Data below: Begin

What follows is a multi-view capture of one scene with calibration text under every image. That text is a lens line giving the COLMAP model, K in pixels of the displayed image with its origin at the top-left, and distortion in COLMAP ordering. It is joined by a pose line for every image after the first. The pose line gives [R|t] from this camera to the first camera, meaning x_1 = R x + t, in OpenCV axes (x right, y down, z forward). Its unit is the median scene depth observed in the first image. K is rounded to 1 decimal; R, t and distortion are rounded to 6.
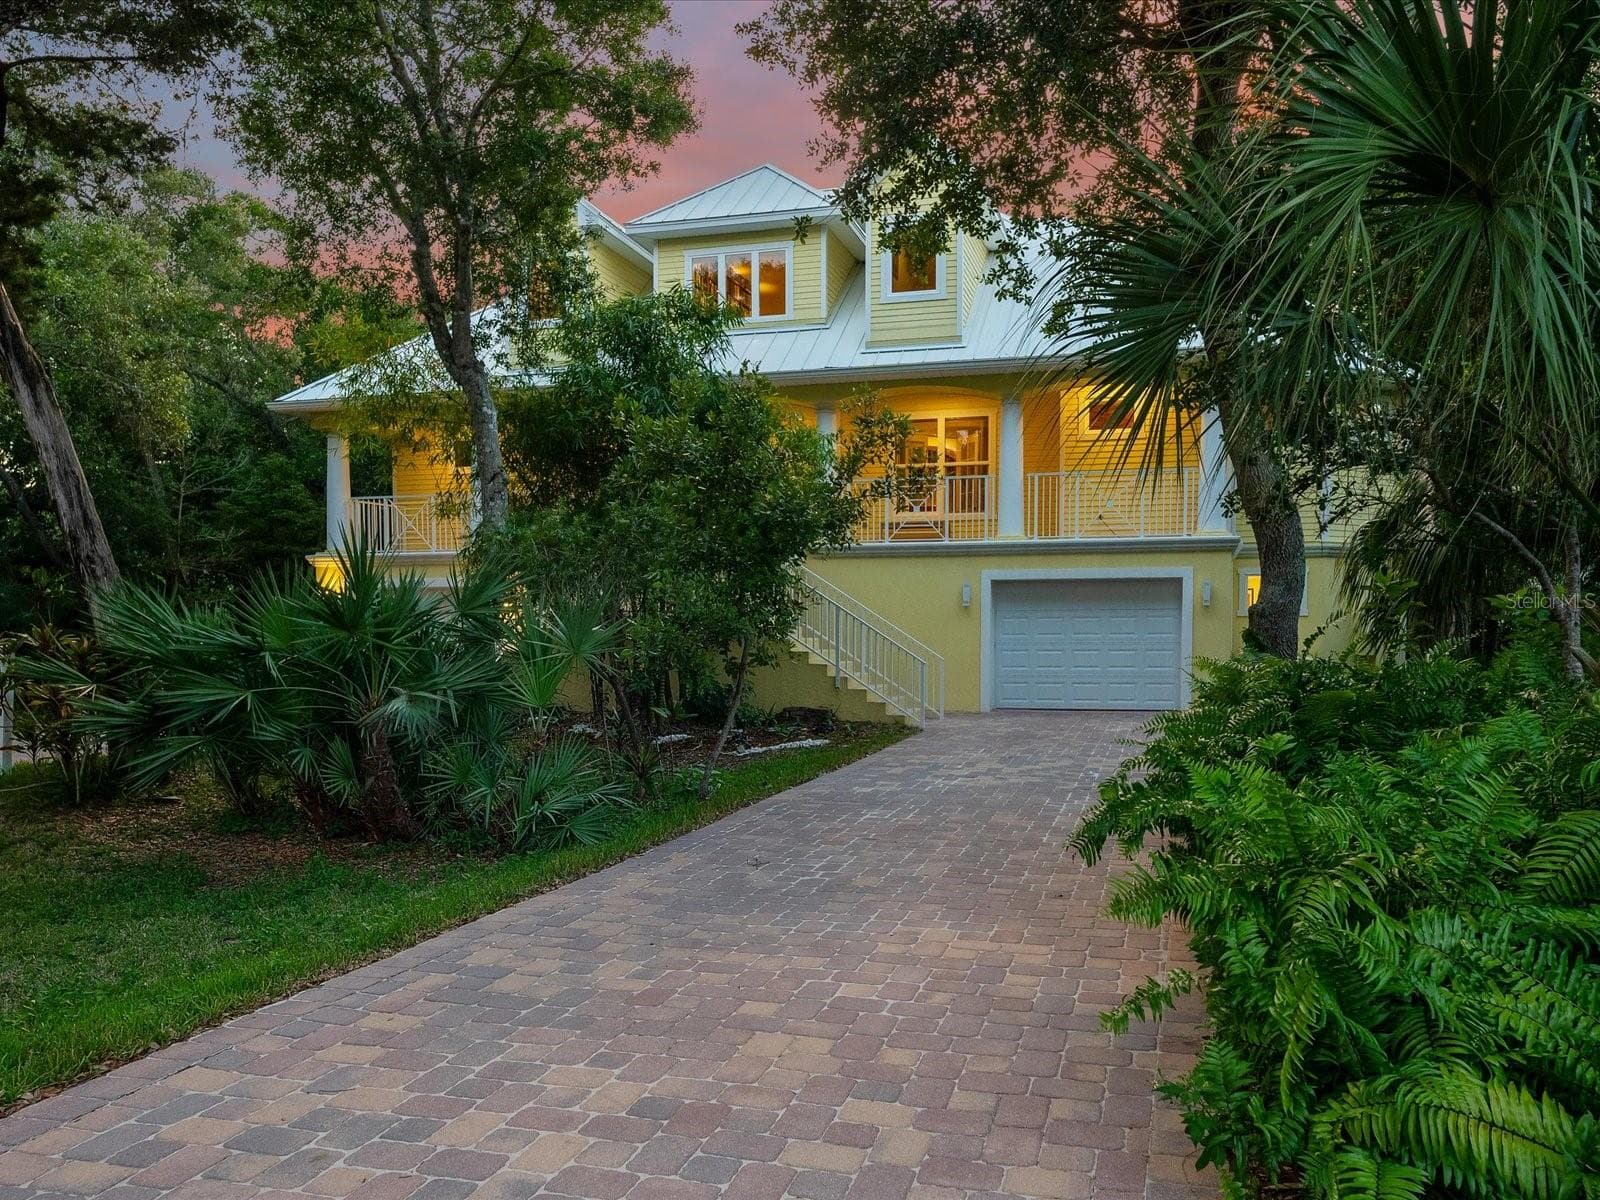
lens RADIAL K [[1137.5, 0, 879.3], [0, 1137.5, 696.4], [0, 0, 1]] dist [-0.002128, -0.000344]
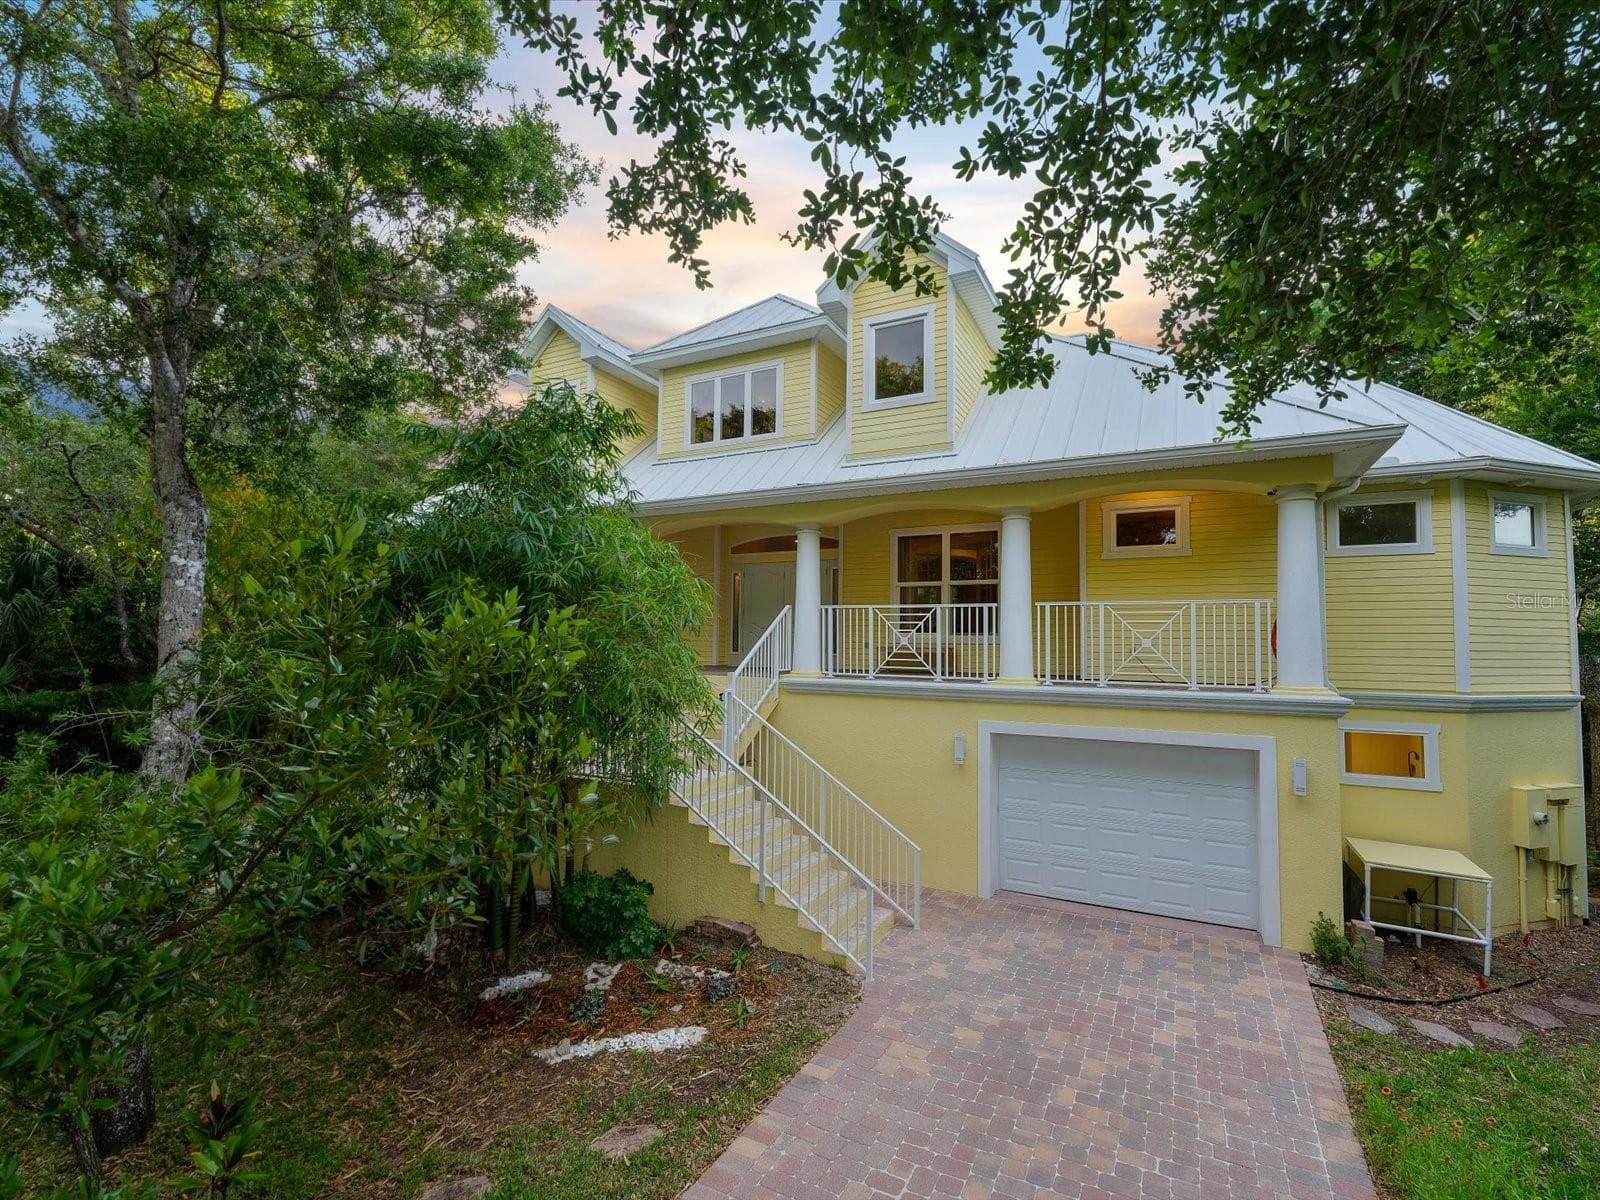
lens RADIAL K [[726.9, 0, 810.5], [0, 726.9, 606.9], [0, 0, 1]] dist [0.000671, -0.000191]
pose [[0.975146, 0.000621, -0.221563, 0.091107], [-0.027264, 0.992732, -0.117216, -0.131213], [0.219880, 0.120343, 0.968076, 0.476234]]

Data below: End

[Activity]
The expected response is every line of the material, written out exactly, with the images removed.

[The completed task]
What follows is a multi-view capture of one scene with calibration text under every image. That text is a lens line giving the COLMAP model, K in pixels of the displayed image with its origin at the top-left, and distortion in COLMAP ordering. It is joined by a pose line for every image after the first. The pose line gives [R|t] from this camera to the first camera, meaning x_1 = R x + t, in OpenCV axes (x right, y down, z forward). Its unit is the median scene depth observed in the first image. K is rounded to 1 decimal; R, t and distortion are rounded to 6.
lens RADIAL K [[1137.5, 0, 879.3], [0, 1137.5, 696.4], [0, 0, 1]] dist [-0.002128, -0.000344]
lens RADIAL K [[726.9, 0, 810.5], [0, 726.9, 606.9], [0, 0, 1]] dist [0.000671, -0.000191]
pose [[0.975146, 0.000621, -0.221563, 0.091107], [-0.027264, 0.992732, -0.117216, -0.131213], [0.219880, 0.120343, 0.968076, 0.476234]]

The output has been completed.